Mendoza, raised in San Diego, was first exposed to salsa through his father, a native of Mexico’s heavily Afro-Caribbean state of Veracruz. As a teenager, he played drums in alternative rock bands but gradually returned to the music of his childhood. Mendoza took up the congas around 2013, cutting his teeth in a local Latin jazz jam. Mendoza also explored the Santería roots of Afro-Cuban rhythms, earning initiation into the Omo Añá fraternity of ceremonial batá drummers. His band’s name evokes those rituals: Eléré, the Yoruba word for orchestra, refers to the musicians accompanying Santería rites. Mendoza moved to Seattle in 2018, setting aside music for a time to focus on providing for his family. Once his finances stabilized, he returned to the congas, studying with local percussionist Arturo Rodriguez. He struggled to find a jam session like the one he had enjoyed in San Diego, so he formed his own, inviting musicians through a Craigslist ad. They started out playing what Mendoza calls “Latinized standards,” but as he trained his focus on the more danceable styles of salsa, Eléré recruited players from several other rhythm-forward local acts. Trombonist Brandon Hunter and percussionist Lalo Bello hail from Latin soul group The Pazific, while trombonist Eli Clark and Bello have played with the Afrobeat band Polyrhythmics.
The son of a Nuyorican mother, Snaider thought of salsa as a mainstay of family reunions but didn’t seriously investigate Afro-Cuban music until college, studying with saxophonist Yosvany Terry at Harvard University and in New York with percussionist Román Díaz. Once in Seattle, Snaider formed EarthtoneSkytone with bassist Kelsey Mines, who eventually joined Eléré. An invitation to play with EarthtoneSkytone brought Mendoza and Snaider together; as their friendship grew, Mendoza learned of Snaider’s experience in Afro-Cuban music. With Eléré’s first show at the Royal Room looming and the band missing a crucial chordal instrument, Mendoza asked Snaider to help them prepare. As they rehearsed, the musicians realized that featuring an electric guitar in a role more typically performed by a piano offered them the chance to develop a unique sound. Snaider was in.

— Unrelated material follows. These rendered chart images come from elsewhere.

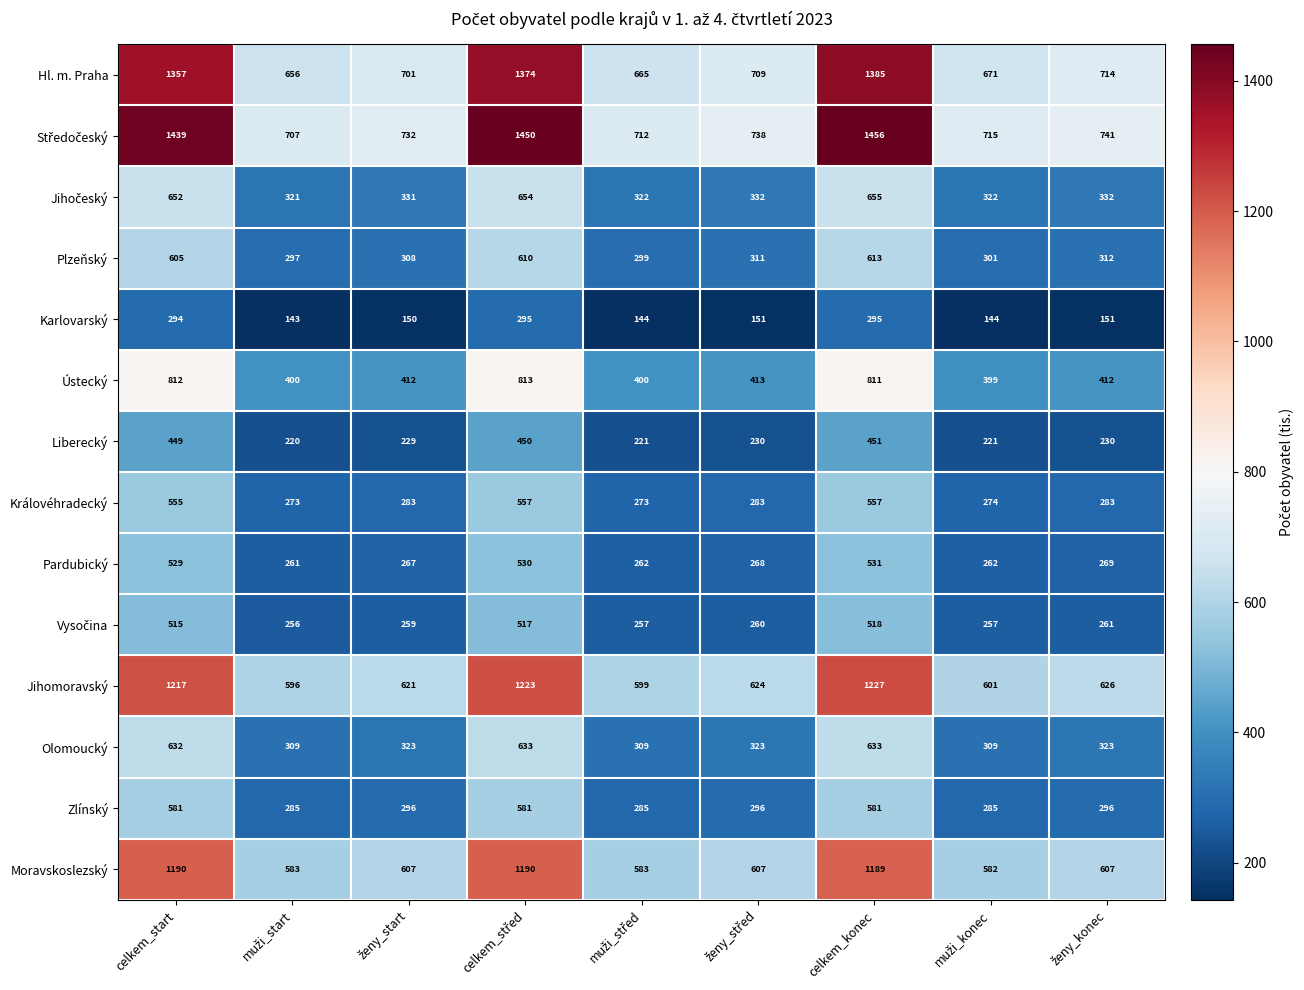

Count the number of categories in the chart.

9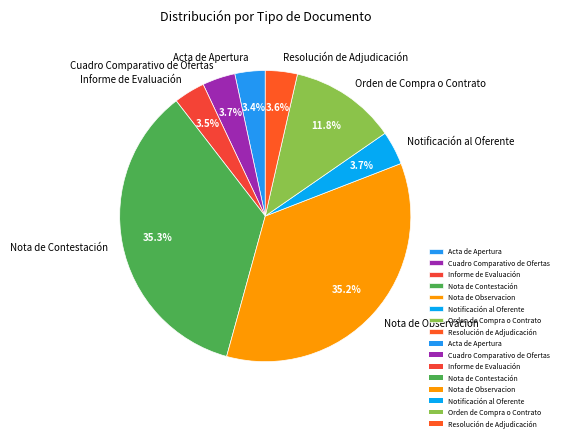

To the nearest percent, what is the difference between the largest and smallest slice percentages?

32%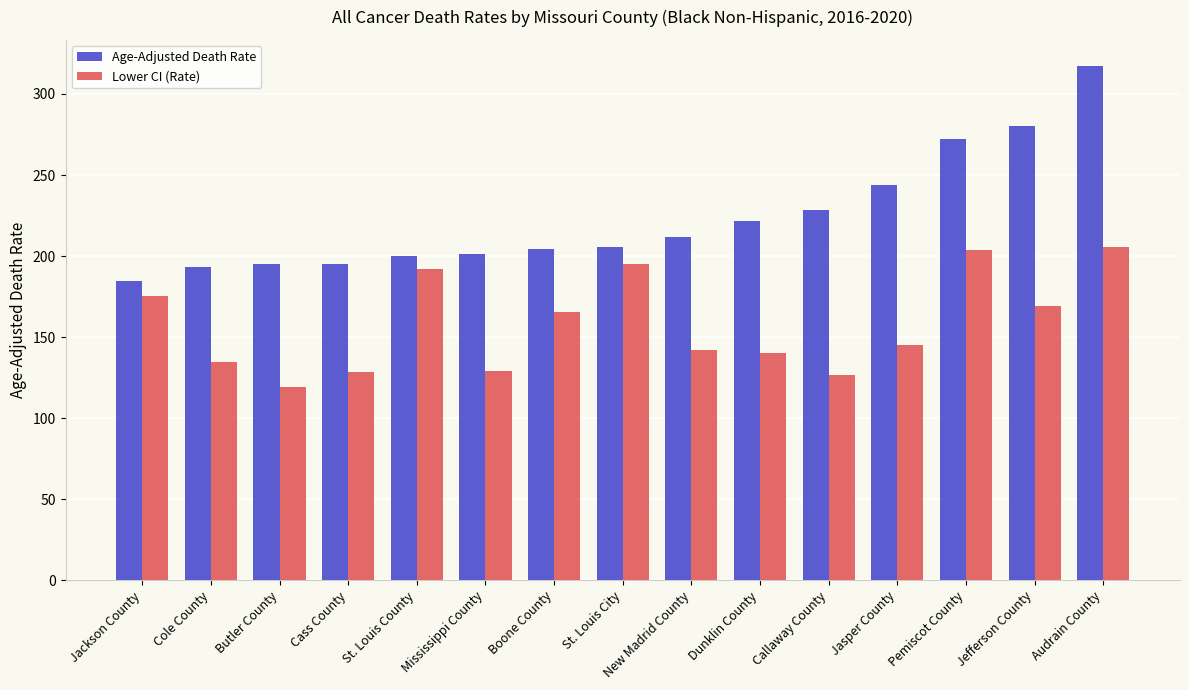

At how many categories does at least one series exceed 121?

15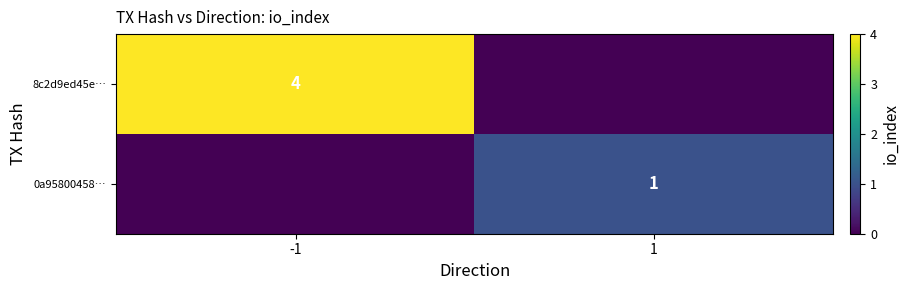

The 8c2d9ed45e… series shows 4 at -1. True or false?

True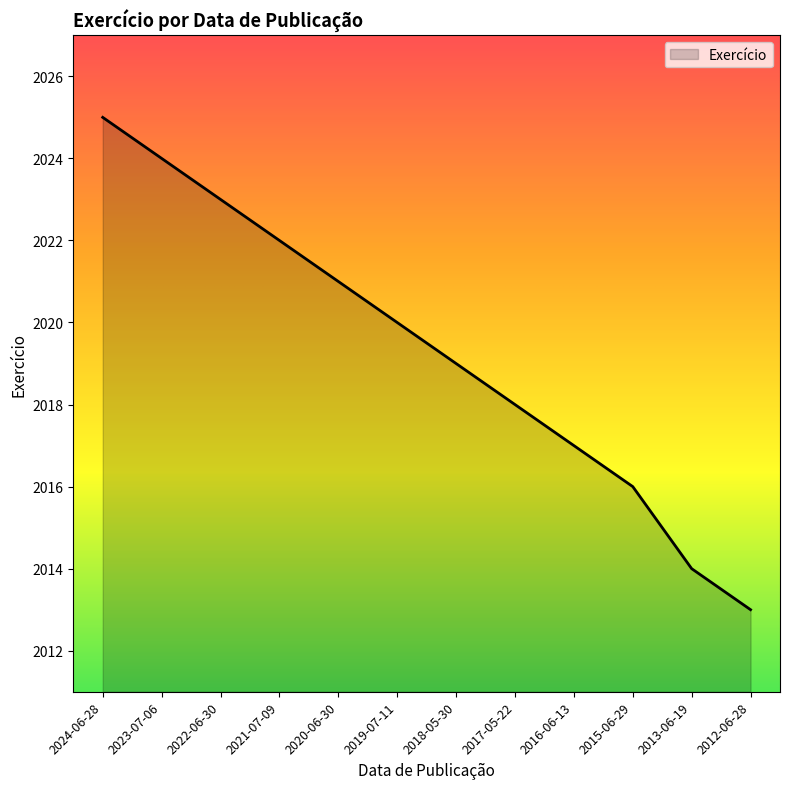

At which category does the chart reach its minimum across all series?

2012-06-28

Not long after that Royal Room performance, the COVID-19 pandemic brought live music to a halt, but the unexpected hiatus gave Eléré the opportunity to hone their sound. The band met in Mines’ garage to woodshed Snaider’s arrangements of classic salsa repertoire. Salsa standards like Eddie Palmieri’s “Vamonos Pa’l Monte” form the core of Eléré’s set, but the group branches out to consider salsa’s deeper roots. Their set includes the son cubano warhorse “El Cuarto de Tula,” popularized by the Buena Vista Social Club, and the Trio Matamoros bolero “Lágrimas Negras.” Having mastered the classics, Snaider and Mendoza encouraged the band to develop original material. “Subrayate” translating to “underline yourself,” encourages the listener to cultivate an inner quiet in the face of struggle, while “Aguacero,” or downpour, turns the common Seattle sight into a metaphor for finding the silver lining in turmoil. Eléré has recorded studio versions of both songs and hopes to release them this fall.
Still, live performance remains Eléré’s specialty. Over the years, salsa fans have developed the concept of afinque: a band performing at its zenith, forming a bond with the dancers, each inspiring the other. According to Snaider, Eléré sees itself as a conduit for those connections. “We consider that a responsibility, playing for the dancers. It’s the coolest thing ever when they’re really tapped into us.”